In response to these concerns, biobanks have ethics policies and privacy guidelines in place to ensure no barriers are crossed concerning the use of samples and sample data. “The challenge faced by the industry is how to de-identify that data, so that when the researcher studies a sample, he or she cannot know who contributed it. The sample and the donor must be de-linked so that diseases can’t be traced back to the individual.” This is a particular concern in the US because of employment or health insurance issues and is, therefore, one of the drivers in the move to international harmonisations – so that the same guidelines and standards are in place on privacy, security and management of data.

A work in progress

Aside from the IT and governance issues, that must still be addressed, it is also worth remembering that however fast it is advancing, the science behind biobanking is a work in progress. “Even though certain tissue samples have been collected for decades, biobanking is at a very early stage; the field of genomics and genetic analysis didn’t exist a few years ago,” says Reeve. “On the scientific front, we’re going to understand a lot more about genetic predisposition to certain disease and how people respond to certain drugs. A major area of scientific research these days is biomarkers, and the biospecimens held in the biobanks are going to be key to understanding and developing those biomarkers. On the scientific front, many people see this as a goldmine.”

One of the main challenges today is coming to a consensus about how samples are gathered and ensuring that they are gained with the proper consent. This is important because the way that samples are stored and collected can have a serious impact on the kind of data you can extract from that sample. It’s vital to ensure that whatever analyses you’re running on the sample are correct. As Reeve adds, the importance of this will become ever more important when we look a few years down the line and consider the kind of analysis that may be possible. “We will find out more about the connection between certain genes, proteins, etc., and as the new scientific and analytic results come out, one of the questions will be how do you apply that to samples gathered over time. The challenge will be how do you gather a sample now for the future, when you don’t know what kind of questions you’ll be asking of that sample or what scientific tools you’ll be using.”

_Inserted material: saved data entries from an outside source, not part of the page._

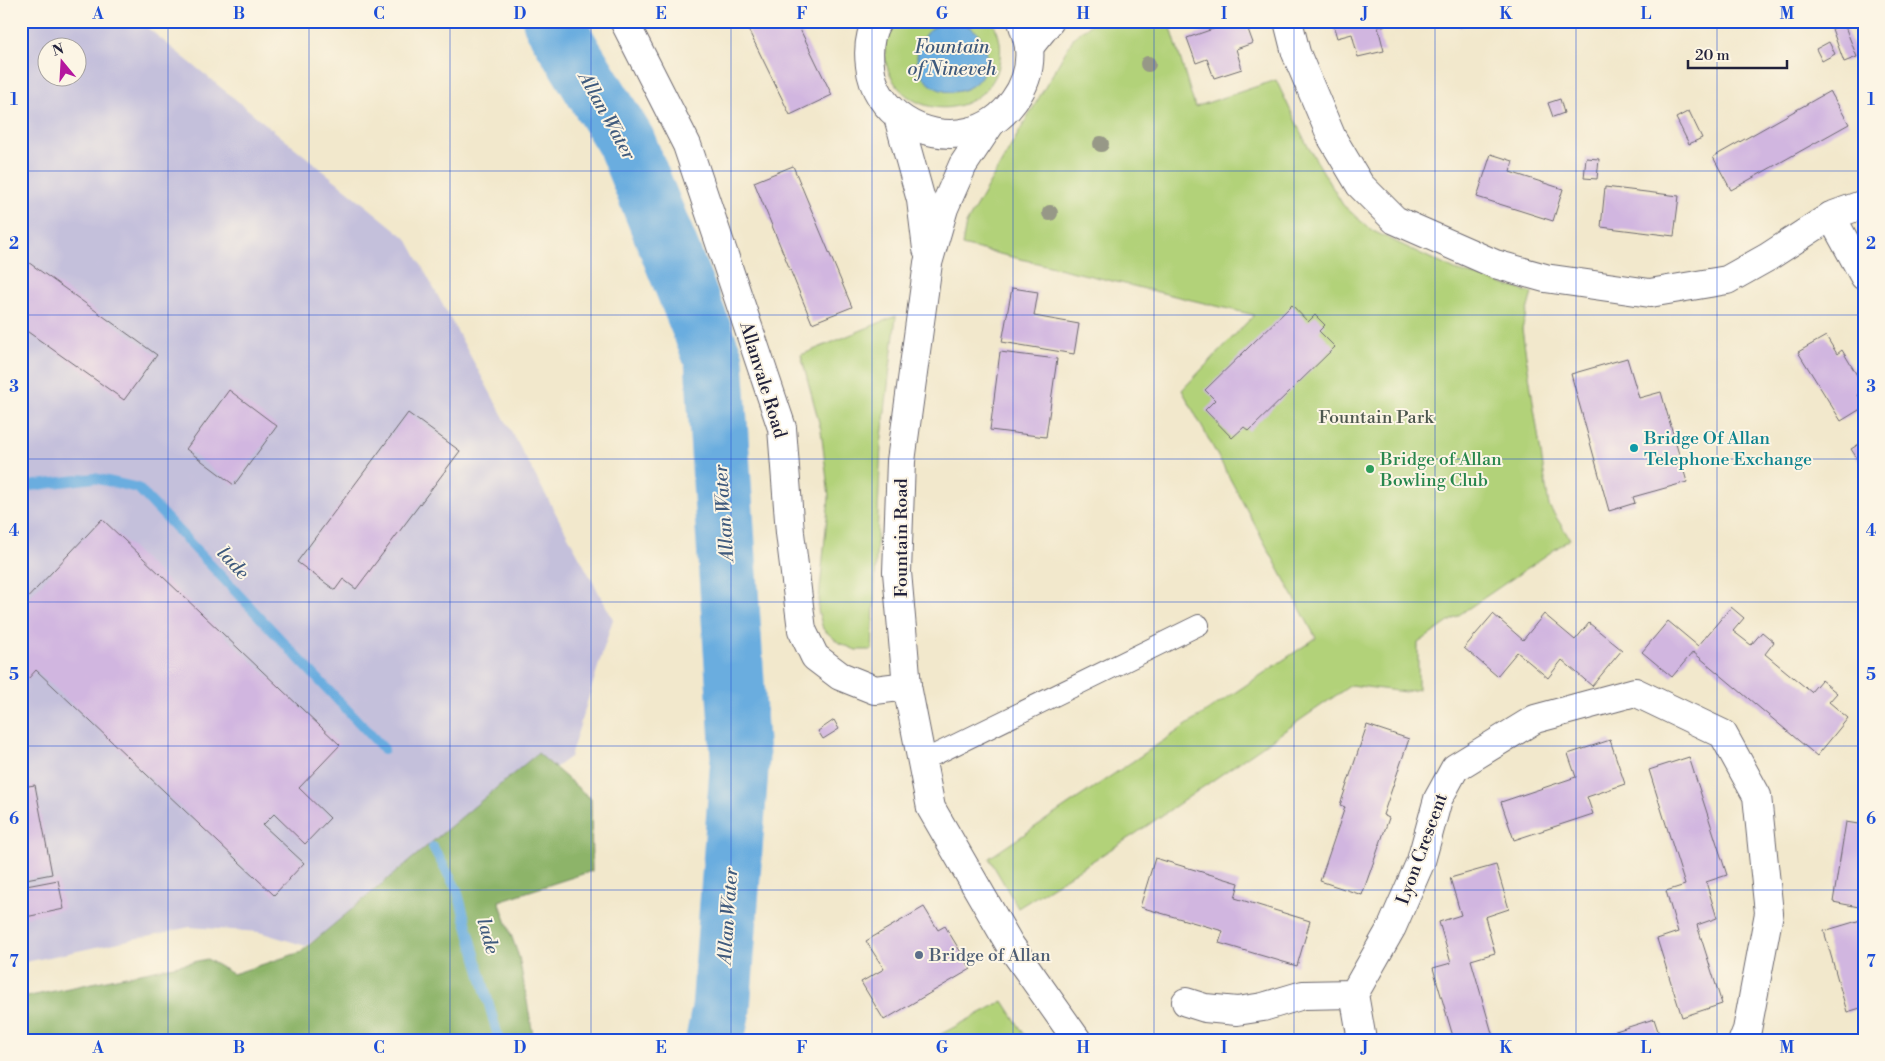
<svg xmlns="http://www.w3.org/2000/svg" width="1885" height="1061" viewBox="0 0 1885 1061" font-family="'Libre Bodoni',serif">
  <rect width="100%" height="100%" fill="#fcf5e5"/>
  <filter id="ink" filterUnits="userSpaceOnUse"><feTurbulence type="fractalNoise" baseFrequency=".02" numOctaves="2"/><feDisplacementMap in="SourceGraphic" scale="10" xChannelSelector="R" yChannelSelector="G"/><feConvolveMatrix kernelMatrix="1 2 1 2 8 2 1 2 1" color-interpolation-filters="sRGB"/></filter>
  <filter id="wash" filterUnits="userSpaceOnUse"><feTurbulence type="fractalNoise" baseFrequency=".0096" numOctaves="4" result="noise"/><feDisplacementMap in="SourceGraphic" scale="20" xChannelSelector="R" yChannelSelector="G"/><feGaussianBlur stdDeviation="1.12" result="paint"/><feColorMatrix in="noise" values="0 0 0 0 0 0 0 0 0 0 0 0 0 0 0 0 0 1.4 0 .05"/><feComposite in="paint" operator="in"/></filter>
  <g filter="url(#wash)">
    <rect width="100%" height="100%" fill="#f2e8cc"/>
    <path fill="#c4c0db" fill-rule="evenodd" d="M21,21H139L407,239L613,619L570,757L306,946L259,932L190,927L21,963ZM48,48H78V78H48Z"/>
    <g fill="#b2d279" stroke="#6a7a5a">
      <path d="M893,21H992C1001,36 1002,49 999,65C997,76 990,87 981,94C939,128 876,95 886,39C888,33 891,27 893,21Z"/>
      <polygon points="1095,21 1169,21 1195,107 1276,80 1306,143 1343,205 1371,230 1455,270 1532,293 1522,329 1549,506 1570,539 1418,643 1418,689 1405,692 1351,685 1135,834 1018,908 989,858 1316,638 1182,390 1254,315 962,245 966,224 1074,37"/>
      <polygon points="896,316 881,446 872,650 856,650 839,643 823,629 818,610 829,497 821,430 801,355"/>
      <polygon points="1003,1001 1028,1040 930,1040"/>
    </g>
    <polygon fill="#8db469" stroke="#586b52" points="538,753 591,799 592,871 499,901 519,957 534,1040 21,1040 21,998 207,959 233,974 301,952"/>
    <g fill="#6aaddf" stroke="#46688d">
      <circle cx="952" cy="57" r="35"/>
      <polygon points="721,1009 723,1040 713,1040"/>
    </g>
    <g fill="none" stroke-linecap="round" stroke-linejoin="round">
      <g stroke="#6aaddf" stroke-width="10">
        <polyline points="21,487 94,478 138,488 384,749"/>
        <polyline points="433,847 457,890 499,1040"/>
      </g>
      <polyline stroke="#6aaddf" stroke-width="59" points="552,21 626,142 714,360 740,757 721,1009 715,1040"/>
    </g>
    <g id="blocks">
      <g fill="#d1b6e0">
        <polygon points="744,21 796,21 832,95 790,115"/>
        <polygon points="1236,21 1245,21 1253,43 1236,49 1242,69 1214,78 1207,59 1196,63 1187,38"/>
        <polygon points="1332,21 1390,21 1391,24 1378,27 1384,51 1358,57 1352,34 1337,38"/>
        <polygon points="1458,21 1476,21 1476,22 1460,27"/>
        <polygon points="1844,24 1857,57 1844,62 1832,29"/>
        <polygon points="1829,42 1835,54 1822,61 1816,49"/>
        <polygon points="1830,91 1849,124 1731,190 1713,157"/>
        <polygon points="1560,99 1564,113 1553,117 1548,103"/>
        <polygon points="1689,111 1702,138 1689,144 1676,118"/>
        <polygon points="1491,154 1513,161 1510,172 1563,189 1553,221 1477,197"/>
        <polygon points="1586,158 1599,159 1597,179 1584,178"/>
        <polygon points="793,166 852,307 812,323 754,182"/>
        <polygon points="1605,187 1679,196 1674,236 1601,227"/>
        <polygon points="21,257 157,355 124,400 21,327"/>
        <polygon points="1012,288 1038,292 1034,316 1079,324 1074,354 1002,342"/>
        <polygon points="1292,305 1308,322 1315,315 1325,325 1319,331 1335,347 1249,431 1244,427 1232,438 1205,410 1215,400 1205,390"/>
        <polygon points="1826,336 1837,354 1842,350 1864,387 1864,392 1858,395 1864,404 1864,407 1841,421 1798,352"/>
        <polygon points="1000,352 1057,359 1046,437 990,430"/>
        <polygon points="1627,358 1639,398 1661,392 1687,482 1633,497 1635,503 1609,511 1571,374"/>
        <polygon points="229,390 277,426 234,485 186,449"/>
        <polygon points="408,413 460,451 356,589 343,579 335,590 297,562"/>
        <polygon points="1864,441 1864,469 1851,449"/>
        <polygon points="102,519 340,745 299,788 330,818 305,844 274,814 263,825 304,863 274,895 36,670 28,679 21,673 21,605"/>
        <polygon points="1731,607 1744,618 1733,631 1751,645 1762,632 1774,642 1765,654 1811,692 1821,680 1837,693 1829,702 1848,718 1817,756 1693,652 1672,677 1642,652 1668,621 1698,646"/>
        <polygon points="1493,614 1523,640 1544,614 1575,640 1589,623 1622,650 1592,686 1562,660 1548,678 1517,652 1497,676 1464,648"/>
        <polygon points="834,720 839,729 823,739 818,731"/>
        <polygon points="1367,725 1409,739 1383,815 1389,818 1362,895 1320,881 1345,807 1340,805"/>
        <polygon points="1610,740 1625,784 1587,797 1593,814 1514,840 1501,802 1576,777 1568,754"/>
        <polygon points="1689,757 1727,875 1706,882 1717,918 1697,925 1722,1004 1682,1017 1657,939 1678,932 1666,891 1685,885 1649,770"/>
        <polygon points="35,785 52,874 21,880 21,787"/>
        <polygon points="1846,822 1864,825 1864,908 1833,902"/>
        <polygon points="1155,858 1239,883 1235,898 1310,921 1297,966 1219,943 1223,931 1140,907"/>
        <polygon points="1496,865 1509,909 1485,917 1495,953 1471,960 1494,1040 1454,1040 1433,968 1451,963 1439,922 1461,915 1450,878"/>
        <polygon points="58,880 64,909 21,918 21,887"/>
        <polygon points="924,907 938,930 945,926 971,969 884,1020 861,982 884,969 866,941"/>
        <polygon points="1864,919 1864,1007 1847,1012 1824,931"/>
        <polygon points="1654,1019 1661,1040 1590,1040 1590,1039"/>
      </g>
    </g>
  </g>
  <g filter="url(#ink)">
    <use href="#blocks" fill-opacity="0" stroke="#6b676e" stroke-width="1"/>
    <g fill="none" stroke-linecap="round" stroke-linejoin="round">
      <defs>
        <polyline id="lane" points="922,761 1199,625"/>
        <g id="street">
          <polyline points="624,21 687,145 782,428 790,533 802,630 815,657 840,676 875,690 907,686"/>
          <polyline points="1288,21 1296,53 1332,138 1360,185 1395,220 1495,264 1545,278 1650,293 1727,280 1768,257 1831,216 1864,204"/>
          <polyline points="1029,47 1050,21"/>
          <polyline points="1831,216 1864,276"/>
          <polyline points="1186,1002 1205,1008 1237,1011 1263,1007 1303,995 1354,994"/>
          <polyline points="1362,1040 1354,994 1392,927 1421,861 1438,799 1455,768 1535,719 1635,692 1723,734 1757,796 1769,913 1747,1030 1743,1040"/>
        </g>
        <g id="secondary">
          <path d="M877,21C869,35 868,51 870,66C875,112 923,142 968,132C1005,124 1033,85 1029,47C1028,39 1024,30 1022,21"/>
          <polyline points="898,117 921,200 927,249"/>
          <polyline points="991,123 963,165 944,208 928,263 901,461 897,572 907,686 931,808 1010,945 1077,1040"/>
        </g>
      </defs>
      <use href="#lane" stroke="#6b676e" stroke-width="22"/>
      <use href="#street" stroke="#6b676e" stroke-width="30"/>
      <use href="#secondary" stroke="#6b676e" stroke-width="30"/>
      <use href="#lane" stroke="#fff" stroke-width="20"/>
      <use href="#street" stroke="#fff" stroke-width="28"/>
      <use href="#secondary" stroke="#fff" stroke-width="28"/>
    </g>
    <g fill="#979887">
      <circle cx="1148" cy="64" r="8"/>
      <circle cx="1101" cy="144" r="8"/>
      <circle cx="1050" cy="213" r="8"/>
    </g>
  </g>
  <path fill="none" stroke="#1d4ed8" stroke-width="1" stroke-opacity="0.55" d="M168,21V1040M309,21V1040M450,21V1040M591,21V1040M731,21V1040M872,21V1040M1013,21V1040M1154,21V1040M1294,21V1040M1435,21V1040M1576,21V1040M1717,21V1040M21,171H1864M21,315H1864M21,459H1864M21,602H1864M21,746H1864M21,890H1864"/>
  <circle fill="#0f9aa8" stroke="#fcf5e5" stroke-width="2" cx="1634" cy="448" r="5"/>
  <circle fill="#2e9e5b" stroke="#fcf5e5" stroke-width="2" cx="1370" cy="469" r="5"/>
  <circle fill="#5c6f8a" stroke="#fcf5e5" stroke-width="2" cx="919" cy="955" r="5"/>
  <g text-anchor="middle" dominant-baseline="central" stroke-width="4" stroke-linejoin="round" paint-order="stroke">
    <g font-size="18" fill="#22223b" stroke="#fcf5e5">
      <text transform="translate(763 380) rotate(73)">Allanvale Road</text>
      <text transform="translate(901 538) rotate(-90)">Fountain Road</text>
      <text transform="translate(1422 849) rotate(-70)">Lyon Crescent</text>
    </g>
    <g font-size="18" fill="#4d574e" stroke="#fcf5e5">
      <text x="1376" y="417">Fountain Park</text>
    </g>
    <g font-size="18" fill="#0d838f" stroke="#fcf5e5" text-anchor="start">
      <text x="1644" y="438">Bridge Of Allan<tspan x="1644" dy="21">Telephone Exchange</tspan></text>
    </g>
    <g font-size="18" fill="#27864d" stroke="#fcf5e5" text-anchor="start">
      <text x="1380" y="459">Bridge of Allan<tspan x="1380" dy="21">Bowling Club</tspan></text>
    </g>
    <g font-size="18" fill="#4e5e75" stroke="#fcf5e5" text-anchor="start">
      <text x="929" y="955">Bridge of Allan</text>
    </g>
    <g font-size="19" font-style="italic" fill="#3f5a7d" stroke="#fcf5e5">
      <text x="952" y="47">Fountain<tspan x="952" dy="22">of Nineveh</tspan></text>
      <text transform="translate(607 116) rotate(61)">Allan Water</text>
      <text transform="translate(724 513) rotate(-94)">Allan Water</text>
      <text transform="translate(233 563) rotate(47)">lade</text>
      <text transform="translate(728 916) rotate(-86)">Allan Water</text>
      <text transform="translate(488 936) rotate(74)">lade</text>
    </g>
  </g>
  <rect width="1885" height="1061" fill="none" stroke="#fcf5e5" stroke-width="55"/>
  <g transform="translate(62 62) rotate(342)"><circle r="24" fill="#fcf5e5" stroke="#a5a1a1"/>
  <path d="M0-4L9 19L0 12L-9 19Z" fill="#b5179e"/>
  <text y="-8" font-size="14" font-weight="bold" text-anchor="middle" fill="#22223b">N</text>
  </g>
  <path d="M1688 60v8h99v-8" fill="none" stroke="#22223b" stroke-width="2.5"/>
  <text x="1695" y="60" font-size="15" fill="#22223b" stroke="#fcf5e5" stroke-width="4" paint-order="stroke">20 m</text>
  <rect x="28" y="28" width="1830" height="1006" fill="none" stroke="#1d4ed8" stroke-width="2"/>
  <g font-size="16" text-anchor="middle" font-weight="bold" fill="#1d4ed8">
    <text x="98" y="19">A</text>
    <text x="239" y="19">B</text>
    <text x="379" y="19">C</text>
    <text x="520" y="19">D</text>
    <text x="661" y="19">E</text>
    <text x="802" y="19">F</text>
    <text x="942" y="19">G</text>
    <text x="1083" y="19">H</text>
    <text x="1224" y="19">I</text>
    <text x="1365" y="19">J</text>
    <text x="1506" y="19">K</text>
    <text x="1646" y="19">L</text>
    <text x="1787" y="19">M</text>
    <text x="14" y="105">1</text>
    <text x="1871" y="105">1</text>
    <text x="14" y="249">2</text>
    <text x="1871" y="249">2</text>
    <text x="14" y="392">3</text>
    <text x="1871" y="392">3</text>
    <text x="14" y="536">4</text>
    <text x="1871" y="536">4</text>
    <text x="14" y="680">5</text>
    <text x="1871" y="680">5</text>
    <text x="14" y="824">6</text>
    <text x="1871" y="824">6</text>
    <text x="14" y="967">7</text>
    <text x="1871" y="967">7</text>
    <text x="98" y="1053">A</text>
    <text x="239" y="1053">B</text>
    <text x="379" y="1053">C</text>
    <text x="520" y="1053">D</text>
    <text x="661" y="1053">E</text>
    <text x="802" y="1053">F</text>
    <text x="942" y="1053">G</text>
    <text x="1083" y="1053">H</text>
    <text x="1224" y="1053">I</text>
    <text x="1365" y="1053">J</text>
    <text x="1506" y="1053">K</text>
    <text x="1646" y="1053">L</text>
    <text x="1787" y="1053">M</text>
  </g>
</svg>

Reeve sees three main areas that need to be addressed in order to move development of biobanks forward: a core organisation and governance issue, in which there are the issues of privacy and security; the scientific aspect; and IT and data standards. “All three of these need to develop in tandem for this to be successful, says Reeve, but is confident that progress is being made on all fronts. “While each will have its own types of hurdles and breakthroughs, the three pieces of the puzzle do have to move along at the same rate.” He adds, however, that one of the big issues on the organisational side is simply getting public acceptance – ensuring that patients trust that any sample given to a third party will be used in the right way and not be used against them.

“Where the three elements move together is through certain programs such as those by the NCI or with Encore UK,” concludes Reeve “or when you have a big national push. There are then also some groups that try to cut across the different areas, trying to connect together some of the national biobanks and national genomics efforts so that they can leverage each other and achieve some of the incredible benefits that are possible in the future.”